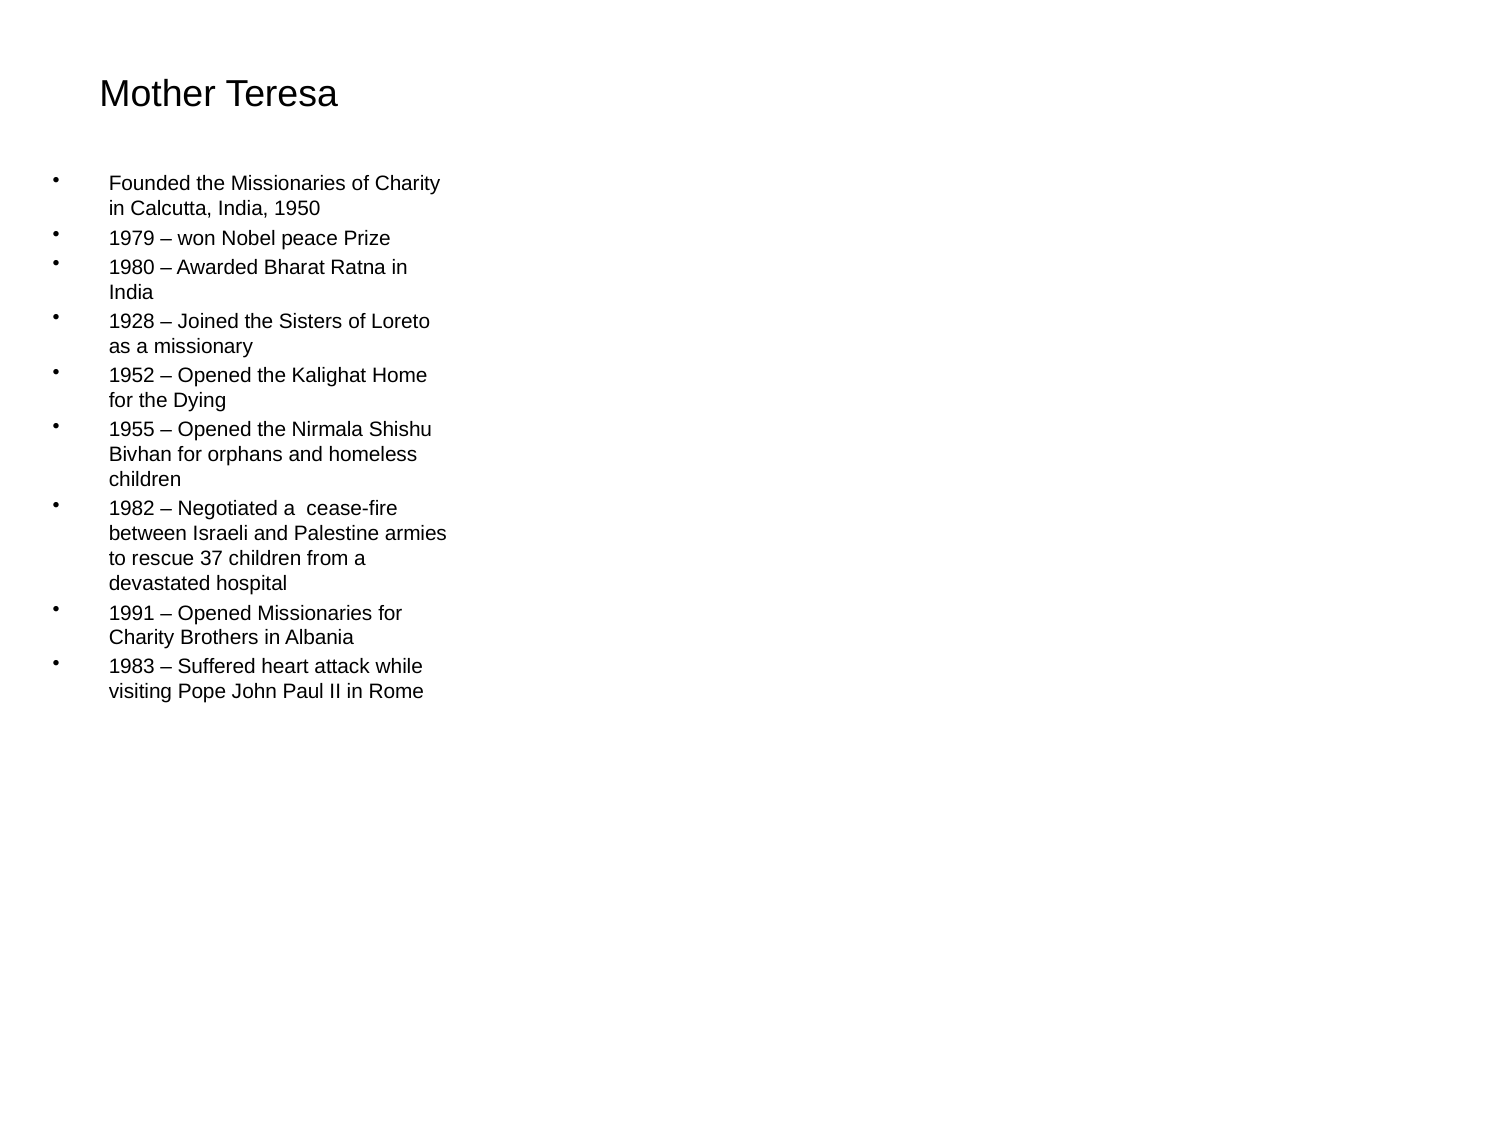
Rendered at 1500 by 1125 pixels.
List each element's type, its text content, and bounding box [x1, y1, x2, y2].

list Founded the Missionaries of Charity in Calcutta, India, 1950 1979 – won Nobel peace Prize 1980 – Awarded Bharat Ratna in India 1928 – Joined the Sisters of Loreto as a missionary 1952 – Opened the Kalighat Home for the Dying 1955 – Opened the Nirmala Shishu Bivhan for orphans and homeless children 1982 – Negotiated a cease-fire between Israeli and Palestine armies to rescue 37 children from a devastated hospital 1991 – Opened Missionaries for Charity Brothers in Albania 1983 – Suffered heart attack while visiting Pope John Paul II in Rome [37, 162, 463, 943]
title Mother Teresa [75, 45, 363, 138]
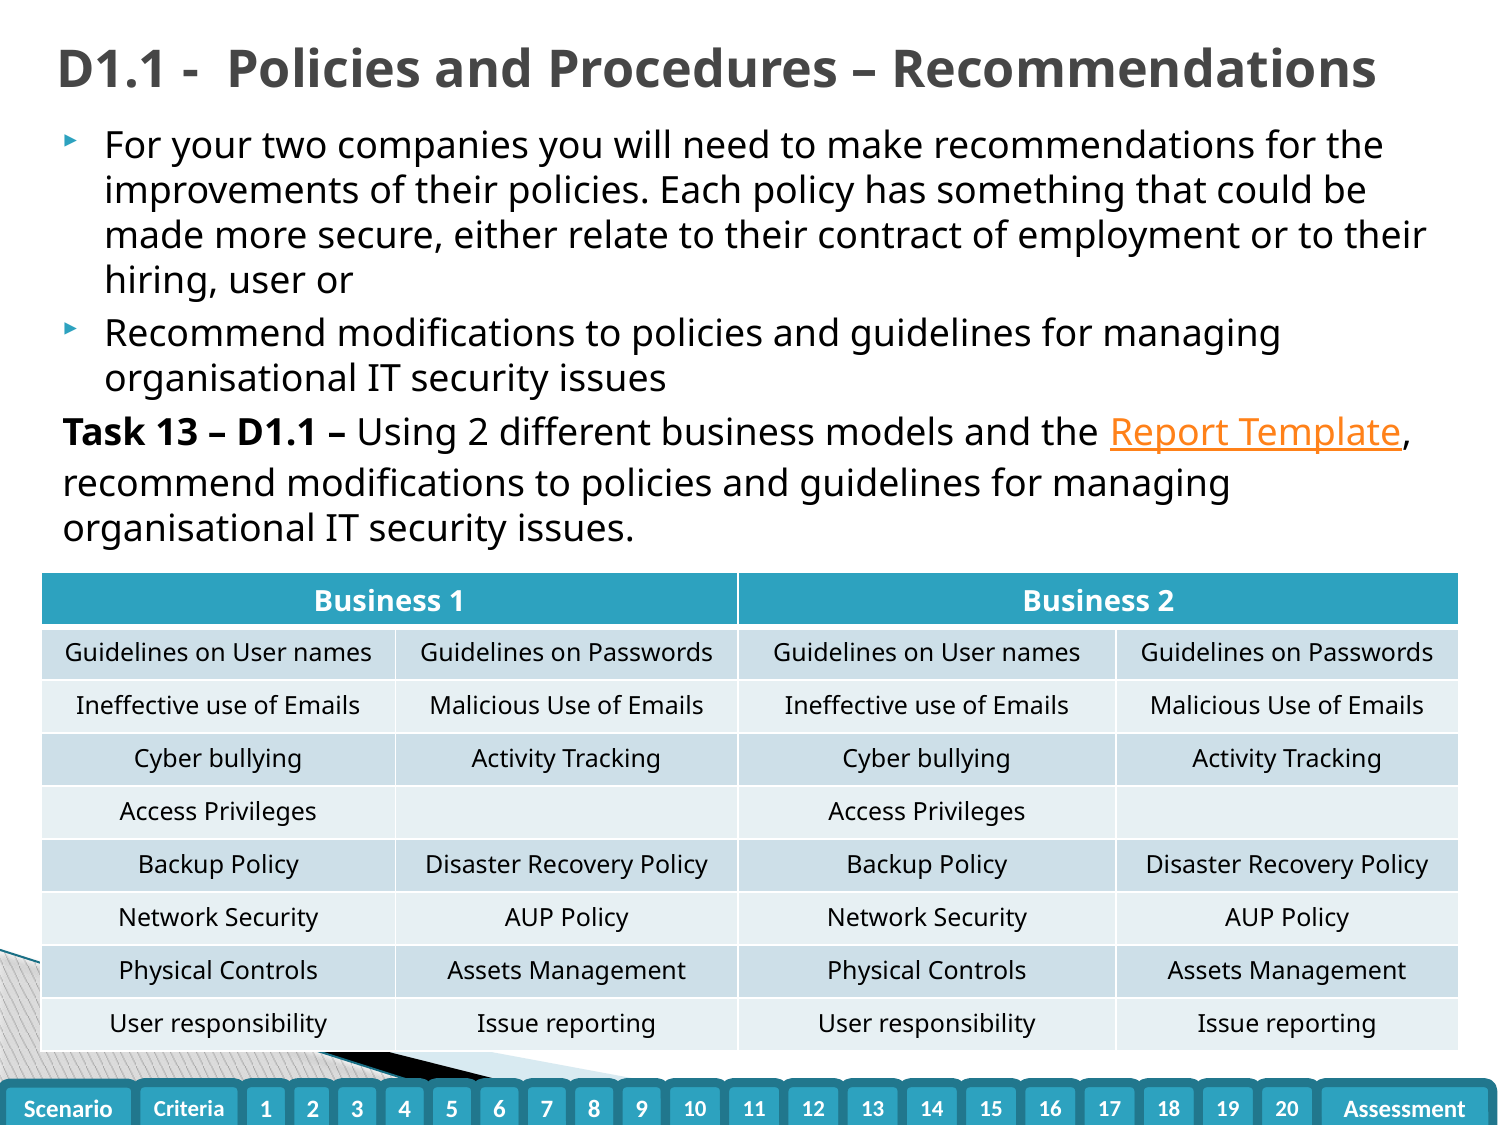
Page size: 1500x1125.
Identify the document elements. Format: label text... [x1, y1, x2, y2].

table_cell Physical Controls [739, 946, 1115, 997]
table_cell User responsibility [42, 999, 395, 1050]
table_cell Access Privileges [739, 787, 1115, 838]
table_cell Guidelines on Passwords [1117, 630, 1458, 679]
table_cell Guidelines on User names [42, 630, 395, 679]
table_cell Issue reporting [396, 999, 737, 1050]
list For your two companies you will need to make recommendations for the improvements of their policies. Each policy has something that could be made more secure, either relate to their contract of employment or to their hiring, user or Recommend modifications to policies and guidelines for managing organisational IT security issues Task 13 – D1.1 – Using 2 different business models and the Report Template, recommend modifications to policies and guidelines for managing organisational IT security issues. [29, 113, 1447, 598]
table_cell Malicious Use of Emails [1117, 681, 1458, 732]
table_cell Physical Controls [42, 946, 395, 997]
table_cell Assets Management [1117, 946, 1458, 997]
title D1.1 - Policies and Procedures – Recommendations [41, 19, 1459, 114]
table_cell Guidelines on Passwords [396, 630, 737, 679]
table_cell Network Security [42, 893, 395, 944]
table_cell Ineffective use of Emails [739, 681, 1115, 732]
table_cell Disaster Recovery Policy [396, 840, 737, 891]
table_cell Activity Tracking [396, 734, 737, 785]
table_cell [1117, 787, 1458, 838]
table_cell Guidelines on User names [739, 630, 1115, 679]
table_header Business 2 [739, 573, 1458, 624]
table_cell Disaster Recovery Policy [1117, 840, 1458, 891]
table_header Business 1 [42, 573, 737, 624]
table_cell Backup Policy [739, 840, 1115, 891]
table_cell Network Security [739, 893, 1115, 944]
table_cell Cyber bullying [42, 734, 395, 785]
table_cell AUP Policy [396, 893, 737, 944]
table_cell AUP Policy [1117, 893, 1458, 944]
table_cell Cyber bullying [739, 734, 1115, 785]
table_cell Activity Tracking [1117, 734, 1458, 785]
table_cell Ineffective use of Emails [42, 681, 395, 732]
table_cell [396, 787, 737, 838]
table_cell Issue reporting [1117, 999, 1458, 1050]
table_cell Assets Management [396, 946, 737, 997]
table_cell Malicious Use of Emails [396, 681, 737, 732]
table_cell User responsibility [739, 999, 1115, 1050]
table_cell Access Privileges [42, 787, 395, 838]
table_cell Backup Policy [42, 840, 395, 891]
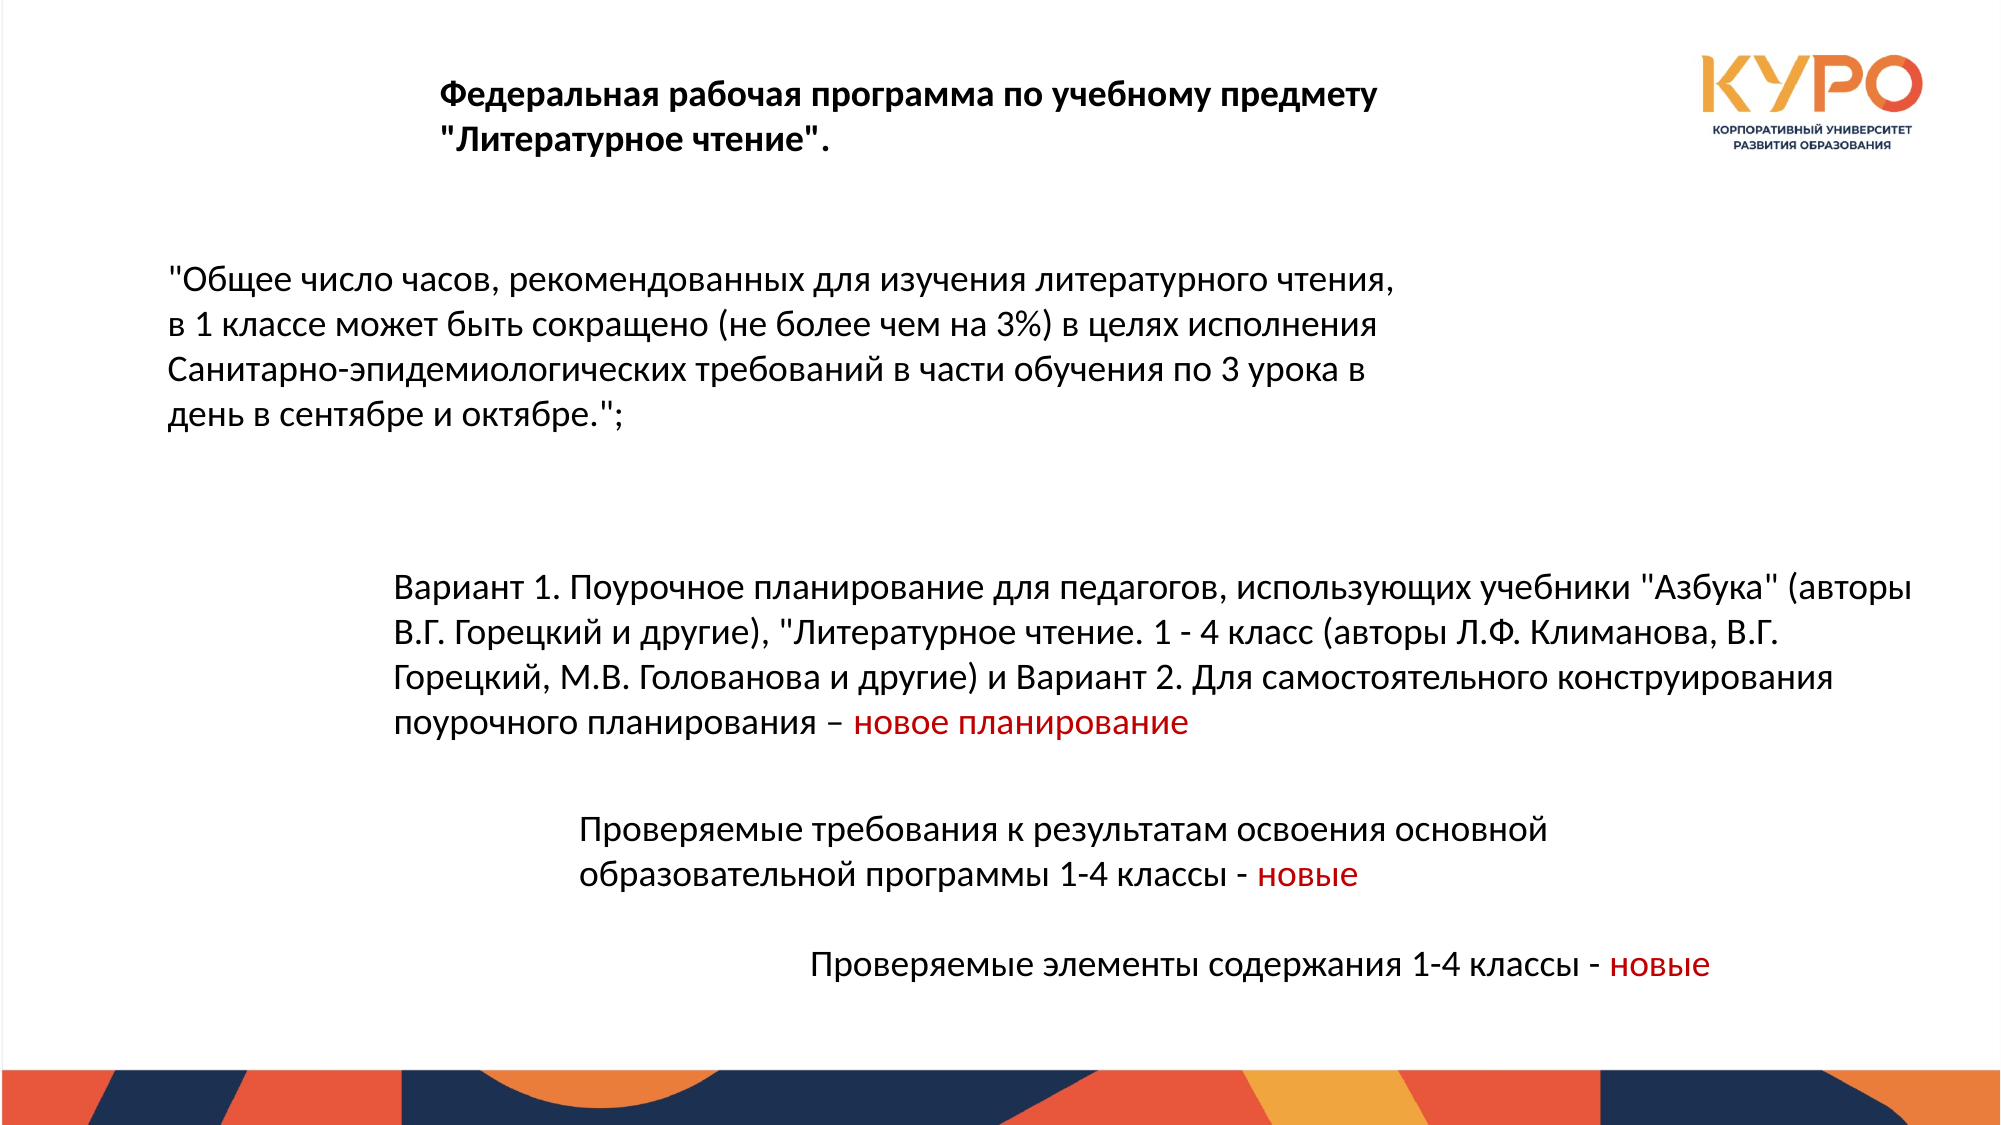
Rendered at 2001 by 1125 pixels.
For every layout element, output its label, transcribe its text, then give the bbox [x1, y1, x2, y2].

text_box Проверяемые требования к результатам освоения основной образовательной программы 1-4 классы - новые [564, 797, 1885, 902]
text_box Федеральная рабочая программа по учебному предмету "Литературное чтение". [425, 61, 1425, 167]
text_box "Общее число часов, рекомендованных для изучения литературного чтения, в 1 классе может быть сокращено (не более чем на 3%) в целях исполнения Санитарно-эпидемиологических требований в части обучения по 3 урока в день в сентябре и октябре."; [152, 247, 1419, 442]
text_box Вариант 1. Поурочное планирование для педагогов, использующих учебники "Азбука" (авторы В.Г. Горецкий и другие), "Литературное чтение. 1 - 4 класс (авторы Л.Ф. Климанова, В.Г. Горецкий, М.В. Голованова и другие) и Вариант 2. Для самостоятельного конструирования поурочного планирования – новое планирование [378, 554, 1962, 795]
text_box Проверяемые элементы содержания 1-4 классы - новые [795, 931, 1796, 991]
picture [0, 0, 2001, 1125]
------------------------
> Work item
The total, and only the total: count the lines above that contain "Ineffective".

> Result for this task
2